To calculate the variance of the heteroscedastic dropout during training, we apply two distinct linear layers to the two representations learned in the first step. These learned representations will be the inputs for the third step. Note that during testing, we will only have access to the $X_{base}$ representations as inputs in the second step. We will duplicate these representations before applying the linear layers and the block dropout.
The \textbf{third and final step} is common to both training and testing. However, the architecture varies depending on the nature of the task:
\textbf{$\bullet$} \textit{Regression.} A feed-forward layer is used to output a single value.
\textbf{$\bullet$}\textit{Forecasting.} We first apply either a linear layer (feed-forward simple) or an LSTM layer (feed-forward RNN), followed by a linear layer to obtain the final output dimension.

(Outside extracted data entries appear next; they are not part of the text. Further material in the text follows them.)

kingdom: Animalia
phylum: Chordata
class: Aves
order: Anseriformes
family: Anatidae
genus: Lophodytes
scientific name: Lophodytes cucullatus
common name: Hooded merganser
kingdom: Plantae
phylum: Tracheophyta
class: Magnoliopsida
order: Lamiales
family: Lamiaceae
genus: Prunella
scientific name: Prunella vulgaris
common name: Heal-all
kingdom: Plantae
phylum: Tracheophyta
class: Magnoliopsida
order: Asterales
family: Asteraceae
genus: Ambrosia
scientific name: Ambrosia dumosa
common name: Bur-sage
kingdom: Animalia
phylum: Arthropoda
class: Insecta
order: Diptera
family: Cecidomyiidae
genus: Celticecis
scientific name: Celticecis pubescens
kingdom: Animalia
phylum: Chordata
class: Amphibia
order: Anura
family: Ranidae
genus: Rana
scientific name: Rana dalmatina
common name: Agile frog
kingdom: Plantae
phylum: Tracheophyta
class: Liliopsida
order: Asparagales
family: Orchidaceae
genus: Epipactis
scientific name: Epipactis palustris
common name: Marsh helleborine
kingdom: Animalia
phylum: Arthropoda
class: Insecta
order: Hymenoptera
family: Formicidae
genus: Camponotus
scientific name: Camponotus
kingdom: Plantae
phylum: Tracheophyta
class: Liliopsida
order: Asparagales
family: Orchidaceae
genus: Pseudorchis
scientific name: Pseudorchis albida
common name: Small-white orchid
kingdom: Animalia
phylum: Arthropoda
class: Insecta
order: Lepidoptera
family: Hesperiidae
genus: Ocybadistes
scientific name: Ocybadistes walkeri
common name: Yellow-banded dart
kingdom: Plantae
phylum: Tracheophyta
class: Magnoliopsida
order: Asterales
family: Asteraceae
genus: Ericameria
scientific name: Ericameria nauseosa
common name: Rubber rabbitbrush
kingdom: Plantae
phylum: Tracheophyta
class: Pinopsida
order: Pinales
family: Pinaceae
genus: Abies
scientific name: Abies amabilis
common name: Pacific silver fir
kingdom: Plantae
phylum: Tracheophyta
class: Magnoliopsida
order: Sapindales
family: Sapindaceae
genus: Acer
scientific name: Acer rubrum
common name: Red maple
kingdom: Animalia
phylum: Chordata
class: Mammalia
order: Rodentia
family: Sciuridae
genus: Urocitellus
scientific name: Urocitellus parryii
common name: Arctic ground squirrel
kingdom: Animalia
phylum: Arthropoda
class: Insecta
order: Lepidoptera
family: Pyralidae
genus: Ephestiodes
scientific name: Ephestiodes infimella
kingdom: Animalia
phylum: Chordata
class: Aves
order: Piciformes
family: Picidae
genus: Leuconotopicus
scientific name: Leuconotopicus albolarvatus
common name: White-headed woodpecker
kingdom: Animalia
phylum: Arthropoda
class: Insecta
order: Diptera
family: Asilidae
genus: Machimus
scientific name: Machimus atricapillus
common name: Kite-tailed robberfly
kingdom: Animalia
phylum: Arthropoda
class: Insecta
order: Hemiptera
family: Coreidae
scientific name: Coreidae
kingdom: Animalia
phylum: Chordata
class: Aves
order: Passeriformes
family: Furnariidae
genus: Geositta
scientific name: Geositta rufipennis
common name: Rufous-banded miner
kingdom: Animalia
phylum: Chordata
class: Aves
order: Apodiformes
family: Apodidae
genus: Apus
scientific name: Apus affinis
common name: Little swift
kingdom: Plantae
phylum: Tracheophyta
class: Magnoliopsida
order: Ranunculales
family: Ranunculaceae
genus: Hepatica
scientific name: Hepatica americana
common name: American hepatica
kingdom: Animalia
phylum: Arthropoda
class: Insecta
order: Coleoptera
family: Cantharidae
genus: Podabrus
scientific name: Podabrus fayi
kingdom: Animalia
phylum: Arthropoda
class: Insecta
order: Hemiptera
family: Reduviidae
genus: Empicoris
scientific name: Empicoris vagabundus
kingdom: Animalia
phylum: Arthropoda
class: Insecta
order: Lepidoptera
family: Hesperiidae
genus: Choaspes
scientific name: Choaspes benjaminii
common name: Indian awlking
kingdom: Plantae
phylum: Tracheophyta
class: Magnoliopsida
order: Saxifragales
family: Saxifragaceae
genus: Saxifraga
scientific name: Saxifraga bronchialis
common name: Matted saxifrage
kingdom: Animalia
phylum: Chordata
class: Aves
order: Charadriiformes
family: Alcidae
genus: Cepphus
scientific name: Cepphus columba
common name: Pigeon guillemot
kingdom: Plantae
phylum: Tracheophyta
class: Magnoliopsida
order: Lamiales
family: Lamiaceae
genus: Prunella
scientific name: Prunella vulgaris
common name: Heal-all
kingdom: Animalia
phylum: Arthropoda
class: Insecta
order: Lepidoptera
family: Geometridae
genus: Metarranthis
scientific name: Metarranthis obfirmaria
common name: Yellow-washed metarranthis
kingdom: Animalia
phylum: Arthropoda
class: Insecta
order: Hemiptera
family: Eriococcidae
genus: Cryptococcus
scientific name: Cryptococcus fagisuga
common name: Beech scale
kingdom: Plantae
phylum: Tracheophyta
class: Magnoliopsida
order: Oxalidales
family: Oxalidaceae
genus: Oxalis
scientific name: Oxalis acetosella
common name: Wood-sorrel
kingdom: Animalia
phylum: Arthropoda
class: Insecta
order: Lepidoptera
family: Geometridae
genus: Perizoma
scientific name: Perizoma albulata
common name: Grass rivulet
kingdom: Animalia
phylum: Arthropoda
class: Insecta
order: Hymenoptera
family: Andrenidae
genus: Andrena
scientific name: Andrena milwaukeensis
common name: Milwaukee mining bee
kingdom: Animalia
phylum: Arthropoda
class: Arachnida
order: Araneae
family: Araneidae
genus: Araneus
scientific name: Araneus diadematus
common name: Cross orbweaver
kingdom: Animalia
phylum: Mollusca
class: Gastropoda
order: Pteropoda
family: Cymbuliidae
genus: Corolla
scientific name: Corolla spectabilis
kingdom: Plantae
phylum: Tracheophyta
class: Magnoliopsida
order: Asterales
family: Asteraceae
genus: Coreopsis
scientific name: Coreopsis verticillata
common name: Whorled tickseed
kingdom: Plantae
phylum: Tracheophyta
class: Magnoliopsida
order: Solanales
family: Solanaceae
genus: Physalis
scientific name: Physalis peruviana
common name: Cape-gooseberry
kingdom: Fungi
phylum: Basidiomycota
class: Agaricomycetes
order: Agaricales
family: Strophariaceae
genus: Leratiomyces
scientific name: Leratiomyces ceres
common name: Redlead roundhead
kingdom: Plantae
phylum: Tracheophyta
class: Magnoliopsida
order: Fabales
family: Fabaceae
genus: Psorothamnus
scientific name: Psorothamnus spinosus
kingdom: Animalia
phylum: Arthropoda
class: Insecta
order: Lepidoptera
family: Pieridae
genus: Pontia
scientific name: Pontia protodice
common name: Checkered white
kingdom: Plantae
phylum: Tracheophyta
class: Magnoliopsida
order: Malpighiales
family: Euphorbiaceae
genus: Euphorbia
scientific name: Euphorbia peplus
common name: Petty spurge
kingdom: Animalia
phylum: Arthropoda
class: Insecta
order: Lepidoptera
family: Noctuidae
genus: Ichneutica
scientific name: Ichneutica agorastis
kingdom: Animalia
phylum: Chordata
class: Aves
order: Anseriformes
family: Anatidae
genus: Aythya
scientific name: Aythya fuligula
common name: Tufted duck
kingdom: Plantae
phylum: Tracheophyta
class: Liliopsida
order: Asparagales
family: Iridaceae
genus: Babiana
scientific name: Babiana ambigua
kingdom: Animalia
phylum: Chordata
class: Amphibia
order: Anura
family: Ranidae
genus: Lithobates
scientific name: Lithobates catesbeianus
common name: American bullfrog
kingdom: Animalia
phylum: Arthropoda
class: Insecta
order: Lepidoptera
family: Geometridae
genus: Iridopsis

In the benchmark dataset, which contains dairy production records of $11,000$ individuals, our LSTMDropout model surpasses ARMA, SARIMA, and N-BEATS in regression (errors RMSE: $10.55$ and MAE: $8.42$) and outperforms the temporal fusion transformer in forecasting, achieving lower errors in both single-output ($10.55$, $8.42$) and multi-output tasks ($5.49$, $4.48$). These results highlight the effectiveness of incorporating privileged information with heteroscedastic dropout, offering accuracy, scalability, and computational efficiency for the dairy industry.